-- The task --
Check each line of the records below for the word "texttt" and copy those where it appears.

(Stored data entries)
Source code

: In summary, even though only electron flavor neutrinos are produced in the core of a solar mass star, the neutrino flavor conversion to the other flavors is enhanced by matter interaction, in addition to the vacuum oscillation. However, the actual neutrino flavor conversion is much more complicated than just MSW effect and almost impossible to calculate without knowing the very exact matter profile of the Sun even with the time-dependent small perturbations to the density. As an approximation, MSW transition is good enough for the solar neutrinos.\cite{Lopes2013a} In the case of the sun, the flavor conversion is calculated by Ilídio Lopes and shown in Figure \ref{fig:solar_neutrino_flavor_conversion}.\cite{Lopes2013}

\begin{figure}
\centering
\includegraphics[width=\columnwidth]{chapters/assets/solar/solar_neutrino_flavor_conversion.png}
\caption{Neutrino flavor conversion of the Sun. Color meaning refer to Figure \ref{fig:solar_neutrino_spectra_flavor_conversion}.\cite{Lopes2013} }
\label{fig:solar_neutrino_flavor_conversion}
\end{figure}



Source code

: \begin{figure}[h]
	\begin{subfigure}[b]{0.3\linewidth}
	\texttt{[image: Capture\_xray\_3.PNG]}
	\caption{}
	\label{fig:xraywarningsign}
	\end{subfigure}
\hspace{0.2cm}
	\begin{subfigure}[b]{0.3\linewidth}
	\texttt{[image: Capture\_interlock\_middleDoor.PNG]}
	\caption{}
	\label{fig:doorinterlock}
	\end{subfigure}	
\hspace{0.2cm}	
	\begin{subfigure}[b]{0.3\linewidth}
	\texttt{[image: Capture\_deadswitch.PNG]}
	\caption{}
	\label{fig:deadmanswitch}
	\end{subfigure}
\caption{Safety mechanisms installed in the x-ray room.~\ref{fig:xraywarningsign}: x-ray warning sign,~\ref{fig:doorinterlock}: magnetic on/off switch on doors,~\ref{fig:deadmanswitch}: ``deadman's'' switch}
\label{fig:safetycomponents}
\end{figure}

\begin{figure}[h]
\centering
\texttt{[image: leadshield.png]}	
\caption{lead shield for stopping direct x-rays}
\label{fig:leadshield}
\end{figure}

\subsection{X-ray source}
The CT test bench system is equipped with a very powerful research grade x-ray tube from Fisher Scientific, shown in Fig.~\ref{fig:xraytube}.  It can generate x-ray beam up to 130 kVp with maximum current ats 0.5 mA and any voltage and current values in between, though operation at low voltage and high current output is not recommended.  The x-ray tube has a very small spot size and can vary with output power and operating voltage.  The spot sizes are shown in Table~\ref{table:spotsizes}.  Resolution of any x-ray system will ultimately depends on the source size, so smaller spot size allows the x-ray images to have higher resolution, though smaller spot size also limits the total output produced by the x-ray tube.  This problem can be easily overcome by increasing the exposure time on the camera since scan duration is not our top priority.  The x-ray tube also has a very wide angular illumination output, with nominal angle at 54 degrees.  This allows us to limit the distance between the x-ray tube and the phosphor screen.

--

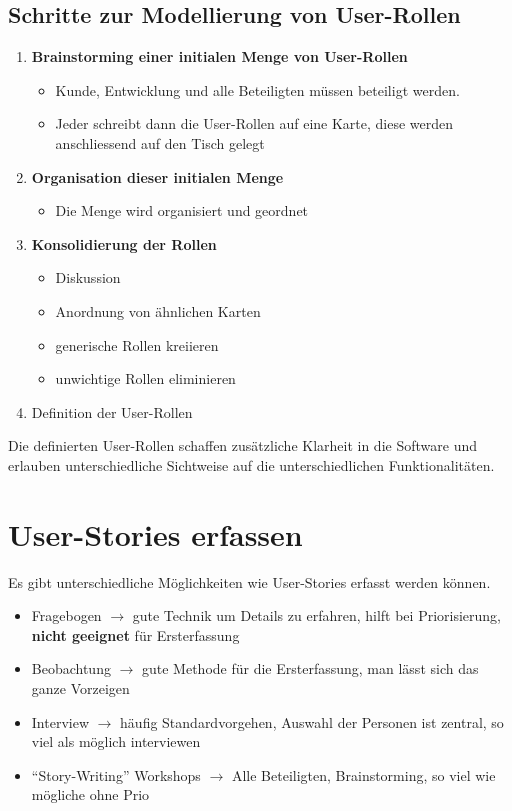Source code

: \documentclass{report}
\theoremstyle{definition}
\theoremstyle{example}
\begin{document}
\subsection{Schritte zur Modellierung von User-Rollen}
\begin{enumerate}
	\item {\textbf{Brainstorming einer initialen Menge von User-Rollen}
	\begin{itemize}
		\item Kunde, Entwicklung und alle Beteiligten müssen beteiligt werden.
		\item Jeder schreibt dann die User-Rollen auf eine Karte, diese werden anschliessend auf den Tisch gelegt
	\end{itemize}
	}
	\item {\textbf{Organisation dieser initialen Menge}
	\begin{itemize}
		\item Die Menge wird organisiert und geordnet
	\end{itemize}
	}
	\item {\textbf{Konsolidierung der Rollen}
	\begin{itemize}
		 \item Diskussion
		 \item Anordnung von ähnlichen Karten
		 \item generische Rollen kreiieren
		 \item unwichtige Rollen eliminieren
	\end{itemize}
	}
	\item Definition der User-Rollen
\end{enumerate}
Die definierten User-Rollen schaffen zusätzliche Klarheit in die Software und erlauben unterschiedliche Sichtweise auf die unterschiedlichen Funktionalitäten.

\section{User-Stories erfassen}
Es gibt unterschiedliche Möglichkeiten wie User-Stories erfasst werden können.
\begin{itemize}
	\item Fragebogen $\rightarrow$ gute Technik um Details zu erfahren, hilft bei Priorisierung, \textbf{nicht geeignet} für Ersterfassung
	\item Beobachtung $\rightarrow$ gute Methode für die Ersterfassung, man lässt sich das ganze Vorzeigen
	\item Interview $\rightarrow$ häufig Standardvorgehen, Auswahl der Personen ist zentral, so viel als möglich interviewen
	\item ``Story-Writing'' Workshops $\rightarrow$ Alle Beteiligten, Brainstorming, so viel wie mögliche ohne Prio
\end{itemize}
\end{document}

-- Response area --
	\texttt{[image: Capture\_xray\_3.PNG]}
	\texttt{[image: Capture\_interlock\_middleDoor.PNG]}
	\texttt{[image: Capture\_deadswitch.PNG]}
\texttt{[image: leadshield.png]}	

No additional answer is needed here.